GIVEN ENTRIES ::
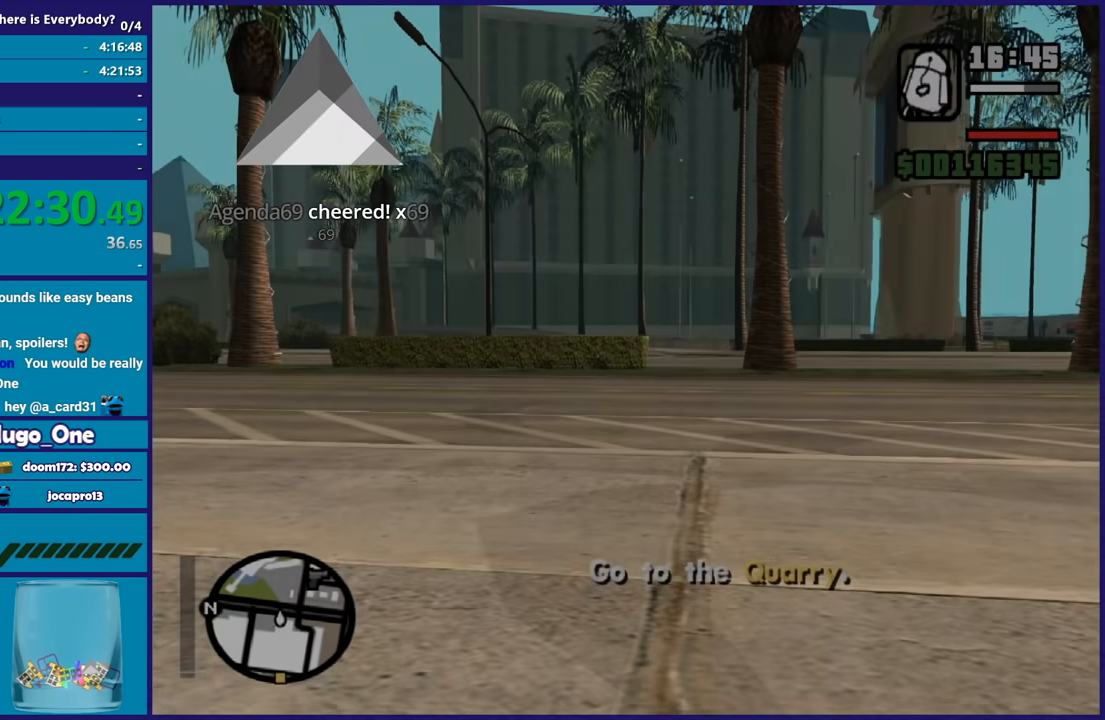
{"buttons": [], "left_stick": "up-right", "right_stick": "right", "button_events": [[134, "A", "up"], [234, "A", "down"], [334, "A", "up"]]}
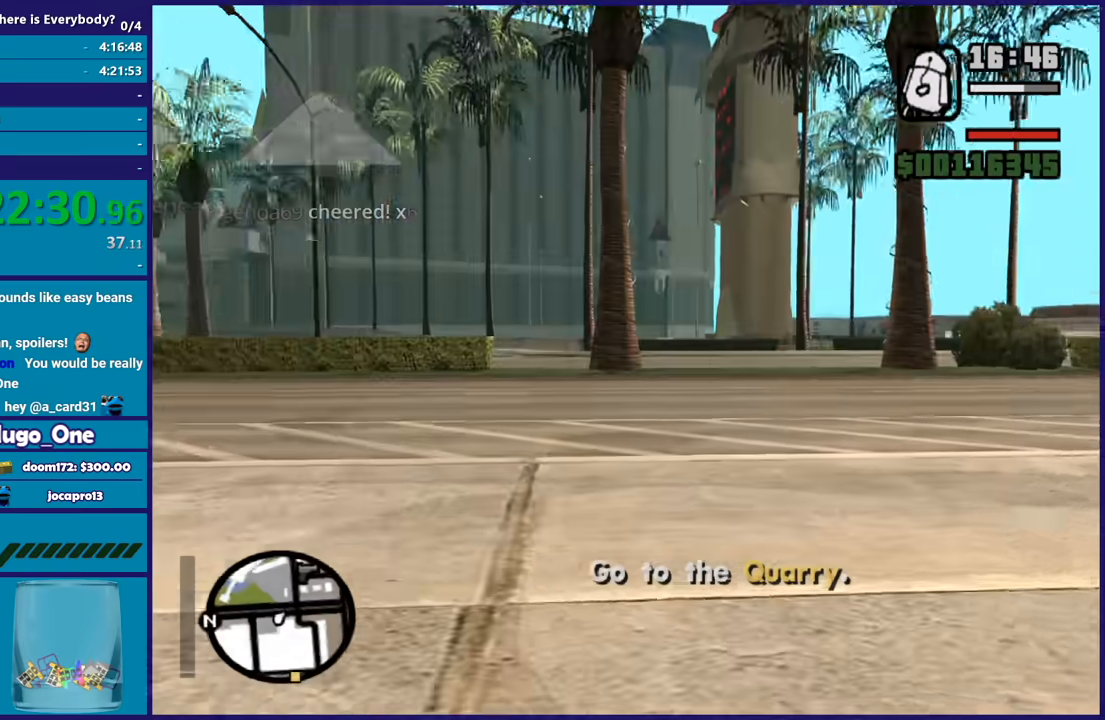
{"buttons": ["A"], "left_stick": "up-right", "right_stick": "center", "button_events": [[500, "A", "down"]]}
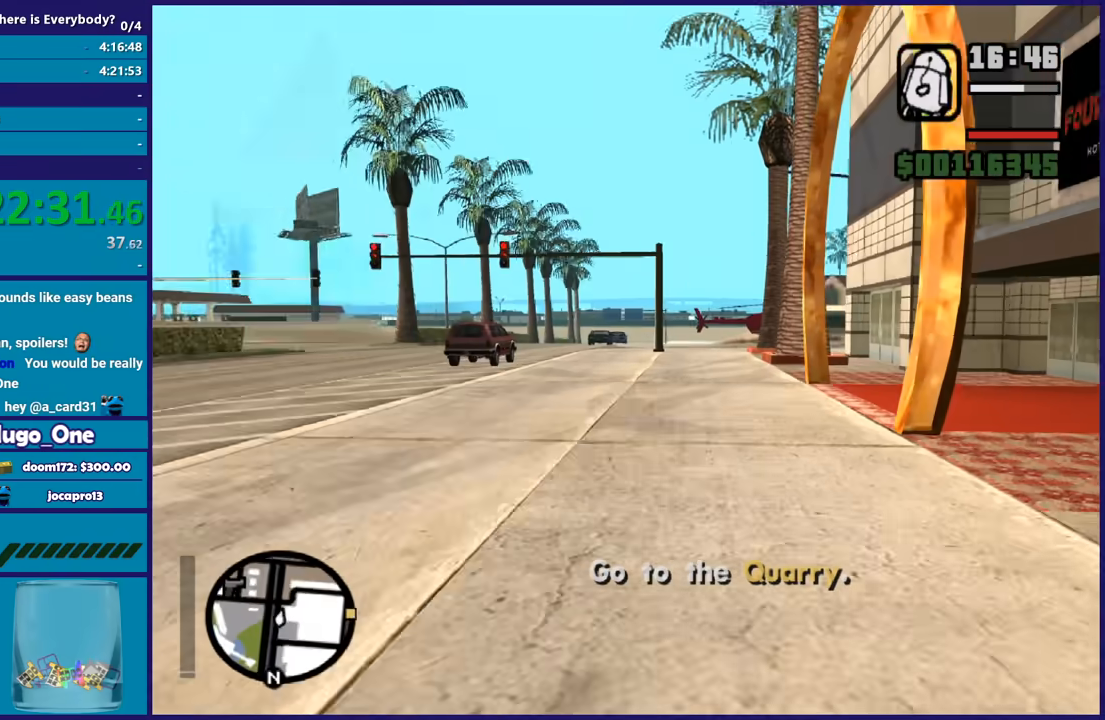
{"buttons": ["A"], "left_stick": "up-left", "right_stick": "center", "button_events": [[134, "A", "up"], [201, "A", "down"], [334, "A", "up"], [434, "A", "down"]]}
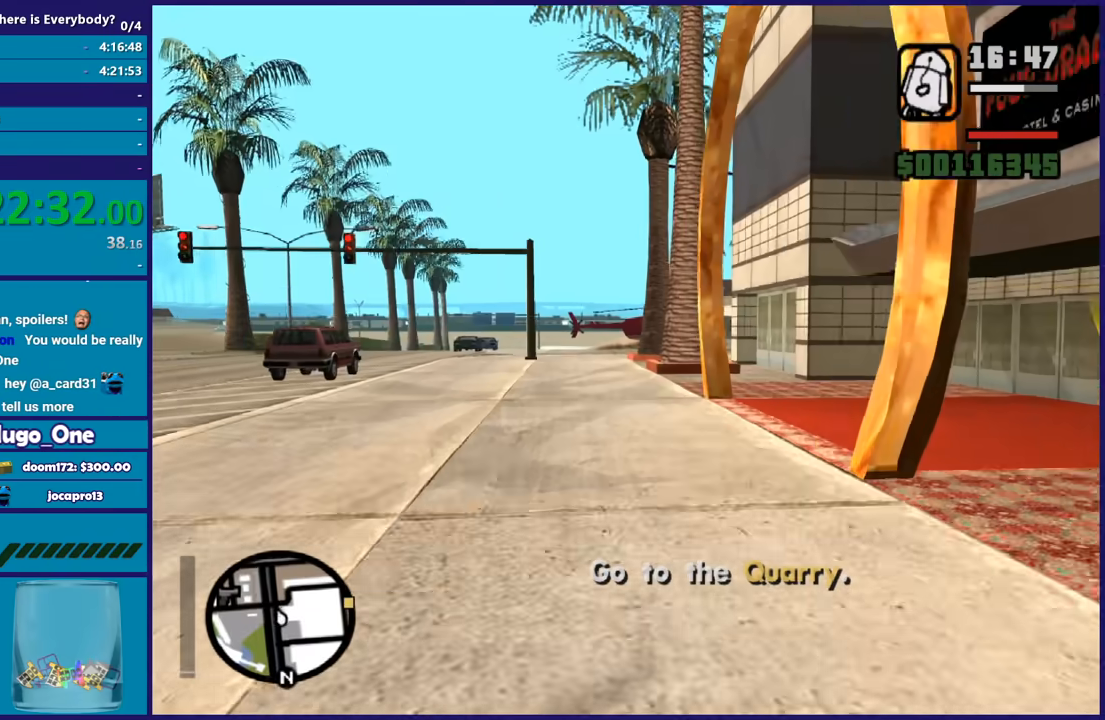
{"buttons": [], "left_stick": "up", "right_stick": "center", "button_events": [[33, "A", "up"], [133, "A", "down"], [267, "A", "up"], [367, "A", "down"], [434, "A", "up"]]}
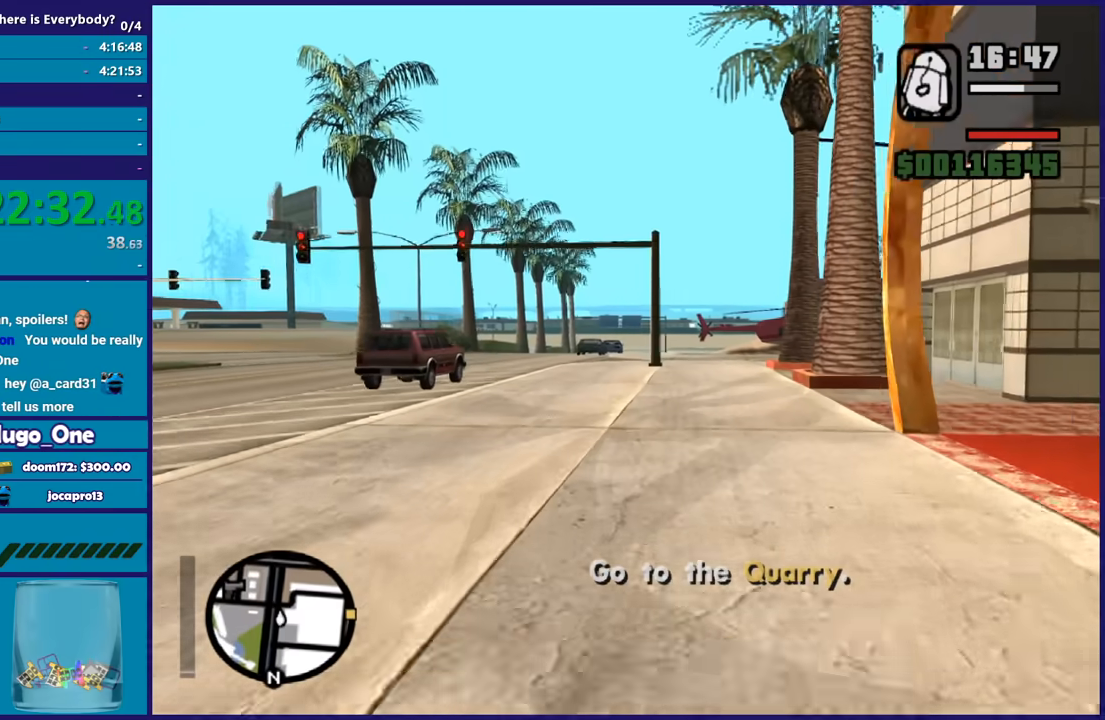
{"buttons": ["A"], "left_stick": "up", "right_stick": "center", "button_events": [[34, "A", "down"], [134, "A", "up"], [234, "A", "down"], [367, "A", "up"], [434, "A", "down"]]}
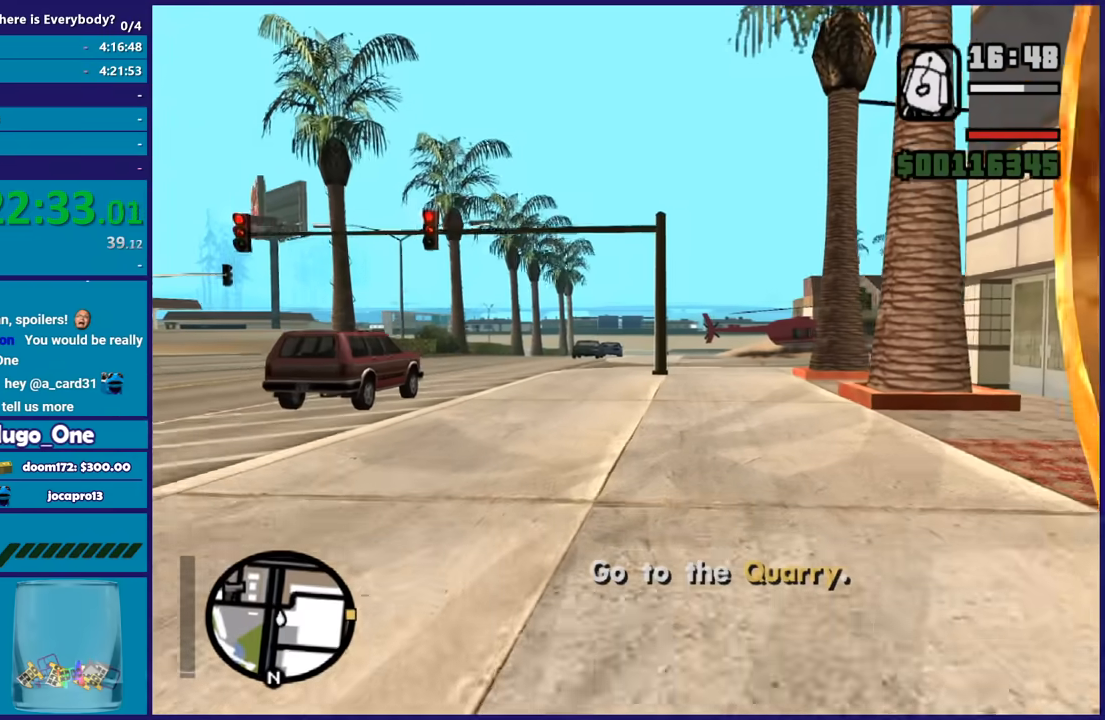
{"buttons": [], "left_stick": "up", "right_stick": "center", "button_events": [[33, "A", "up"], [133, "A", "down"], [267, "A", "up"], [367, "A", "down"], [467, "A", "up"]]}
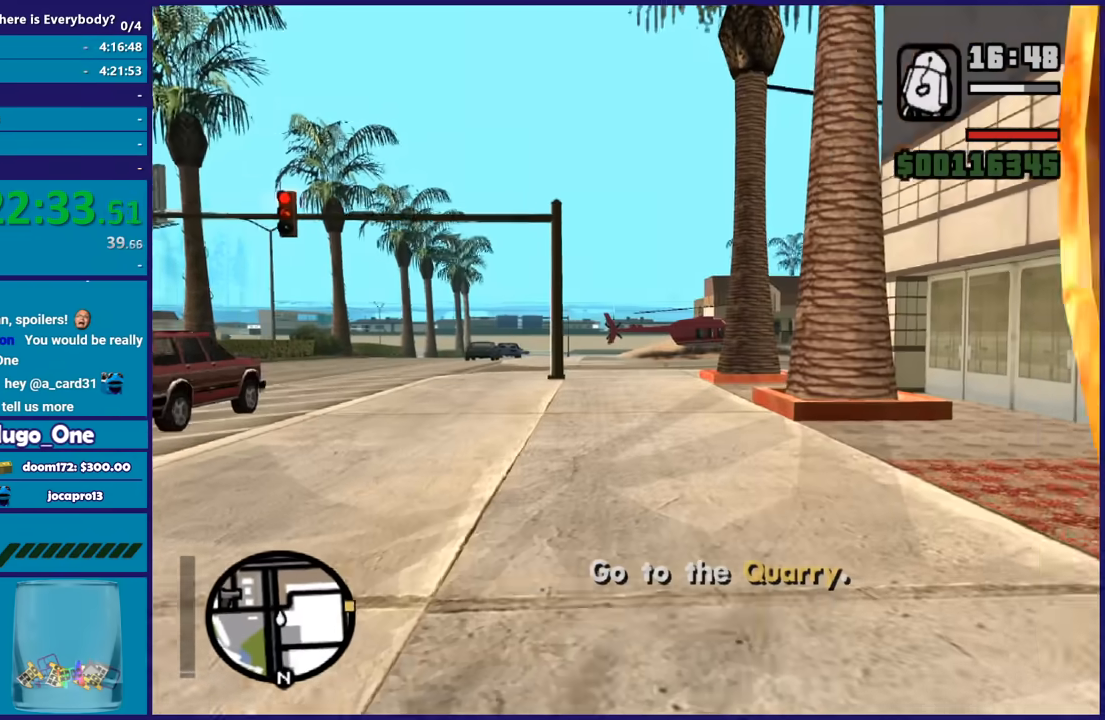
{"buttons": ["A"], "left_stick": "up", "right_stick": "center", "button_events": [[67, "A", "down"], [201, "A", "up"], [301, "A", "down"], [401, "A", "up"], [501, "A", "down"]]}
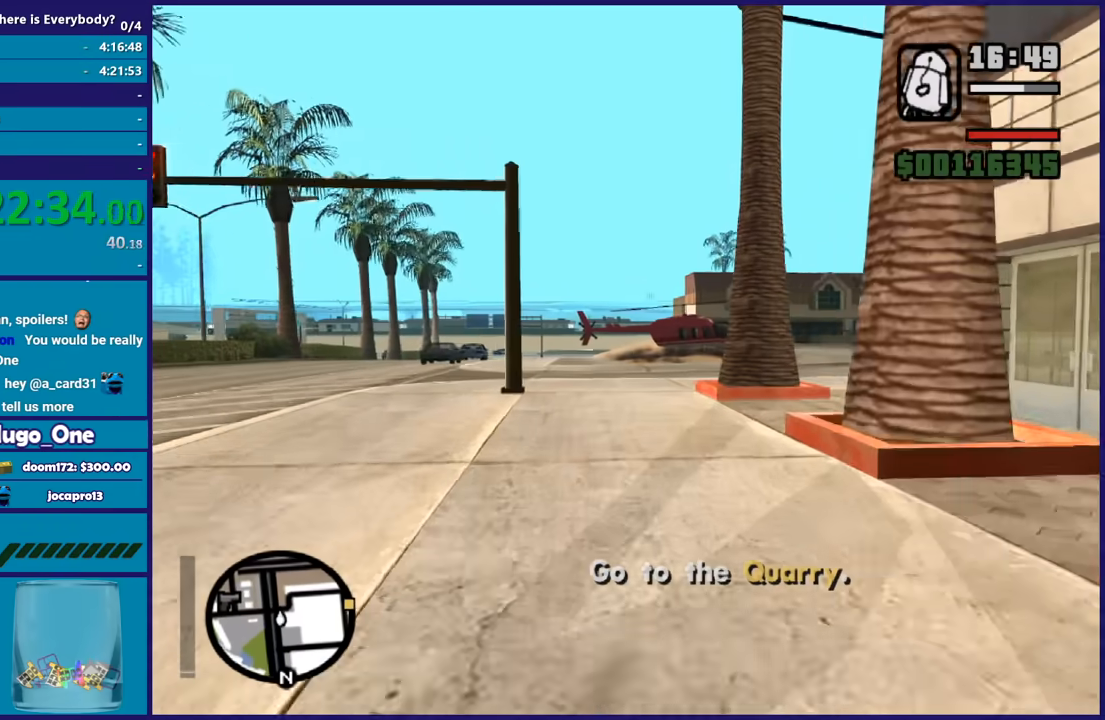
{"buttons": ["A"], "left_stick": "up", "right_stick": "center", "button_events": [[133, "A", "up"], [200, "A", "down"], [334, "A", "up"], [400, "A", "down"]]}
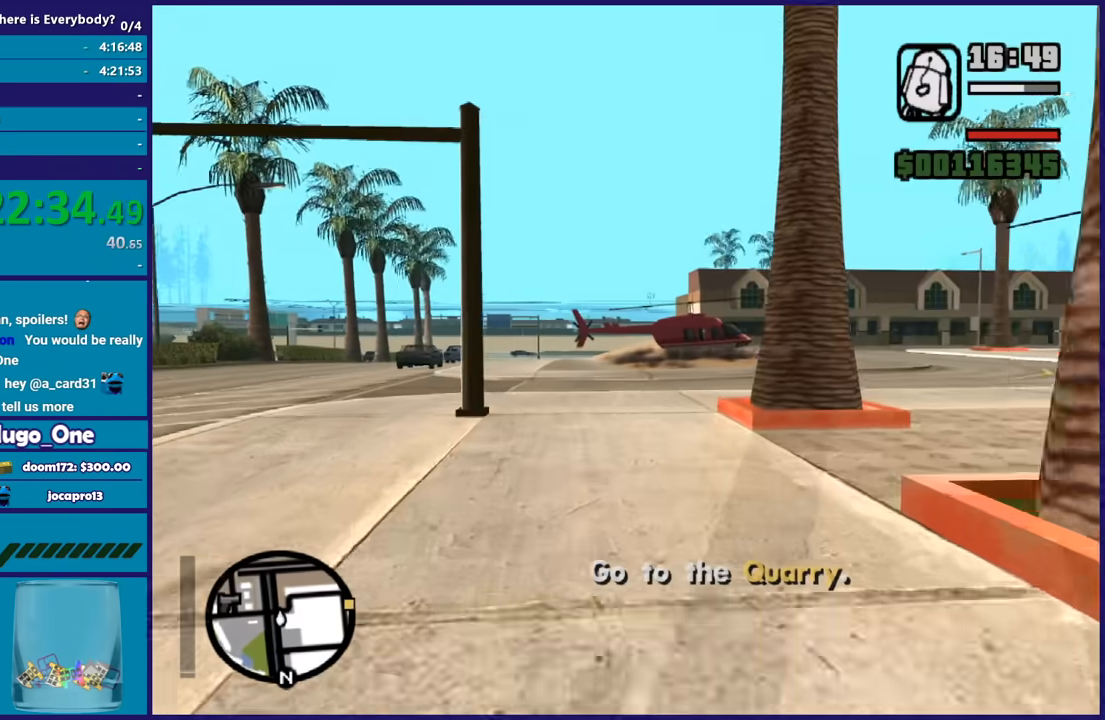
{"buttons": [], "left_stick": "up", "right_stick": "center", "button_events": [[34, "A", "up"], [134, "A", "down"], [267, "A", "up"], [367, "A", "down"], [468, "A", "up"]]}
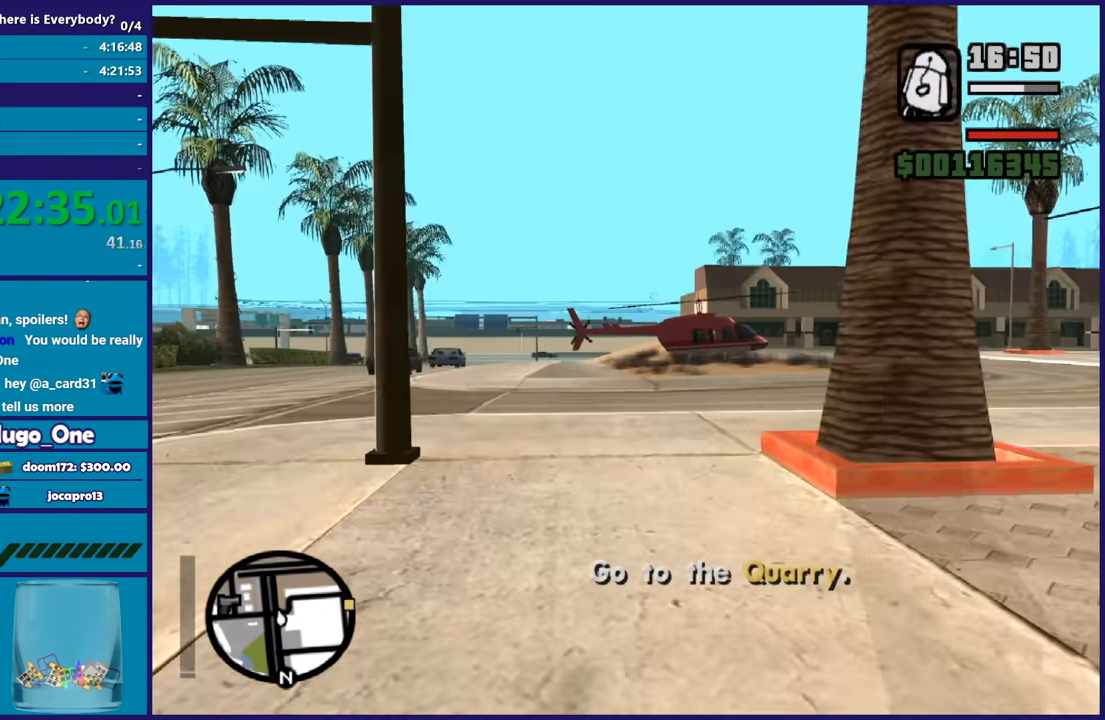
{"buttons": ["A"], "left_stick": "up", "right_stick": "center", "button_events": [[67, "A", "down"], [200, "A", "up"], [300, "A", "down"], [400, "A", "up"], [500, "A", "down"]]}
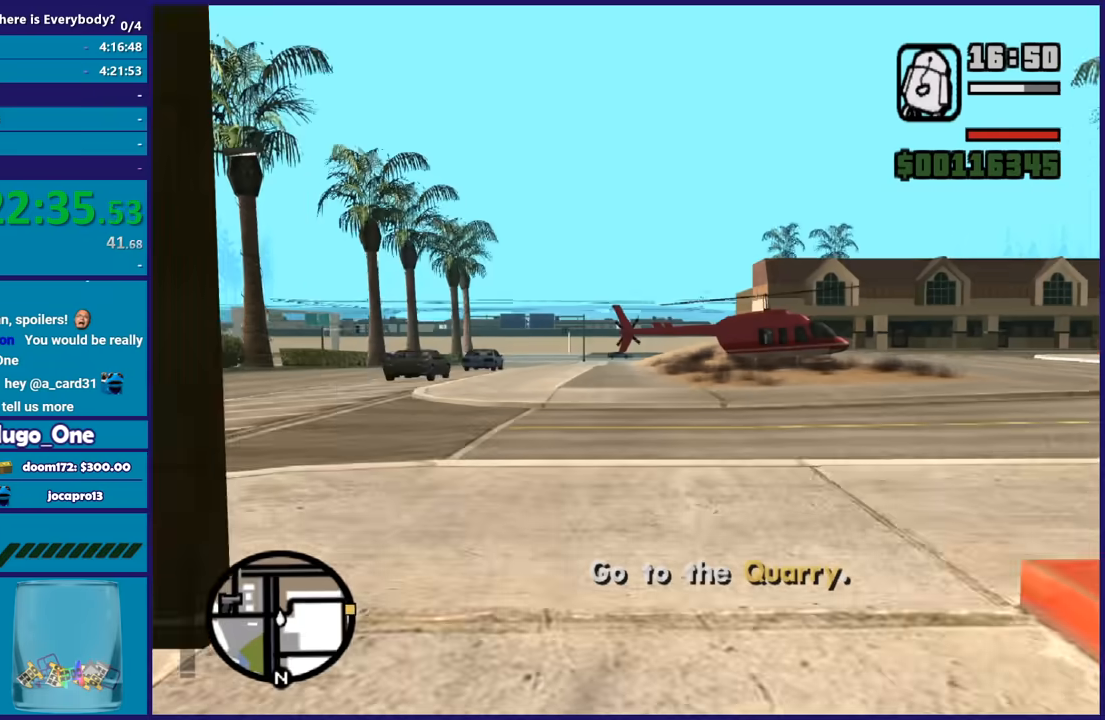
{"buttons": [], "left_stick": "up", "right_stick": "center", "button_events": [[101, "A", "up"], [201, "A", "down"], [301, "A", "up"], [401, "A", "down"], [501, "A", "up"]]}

EXERCISE PROMPT :: The records above must be retyped exactly. Please omit the pictures.

SOLUTION ::
{"buttons": [], "left_stick": "up-right", "right_stick": "right", "button_events": [[134, "A", "up"], [234, "A", "down"], [334, "A", "up"]]}
{"buttons": ["A"], "left_stick": "up-right", "right_stick": "center", "button_events": [[500, "A", "down"]]}
{"buttons": ["A"], "left_stick": "up-left", "right_stick": "center", "button_events": [[134, "A", "up"], [201, "A", "down"], [334, "A", "up"], [434, "A", "down"]]}
{"buttons": [], "left_stick": "up", "right_stick": "center", "button_events": [[33, "A", "up"], [133, "A", "down"], [267, "A", "up"], [367, "A", "down"], [434, "A", "up"]]}
{"buttons": ["A"], "left_stick": "up", "right_stick": "center", "button_events": [[34, "A", "down"], [134, "A", "up"], [234, "A", "down"], [367, "A", "up"], [434, "A", "down"]]}
{"buttons": [], "left_stick": "up", "right_stick": "center", "button_events": [[33, "A", "up"], [133, "A", "down"], [267, "A", "up"], [367, "A", "down"], [467, "A", "up"]]}
{"buttons": ["A"], "left_stick": "up", "right_stick": "center", "button_events": [[67, "A", "down"], [201, "A", "up"], [301, "A", "down"], [401, "A", "up"], [501, "A", "down"]]}
{"buttons": ["A"], "left_stick": "up", "right_stick": "center", "button_events": [[133, "A", "up"], [200, "A", "down"], [334, "A", "up"], [400, "A", "down"]]}
{"buttons": [], "left_stick": "up", "right_stick": "center", "button_events": [[34, "A", "up"], [134, "A", "down"], [267, "A", "up"], [367, "A", "down"], [468, "A", "up"]]}
{"buttons": ["A"], "left_stick": "up", "right_stick": "center", "button_events": [[67, "A", "down"], [200, "A", "up"], [300, "A", "down"], [400, "A", "up"], [500, "A", "down"]]}
{"buttons": [], "left_stick": "up", "right_stick": "center", "button_events": [[101, "A", "up"], [201, "A", "down"], [301, "A", "up"], [401, "A", "down"], [501, "A", "up"]]}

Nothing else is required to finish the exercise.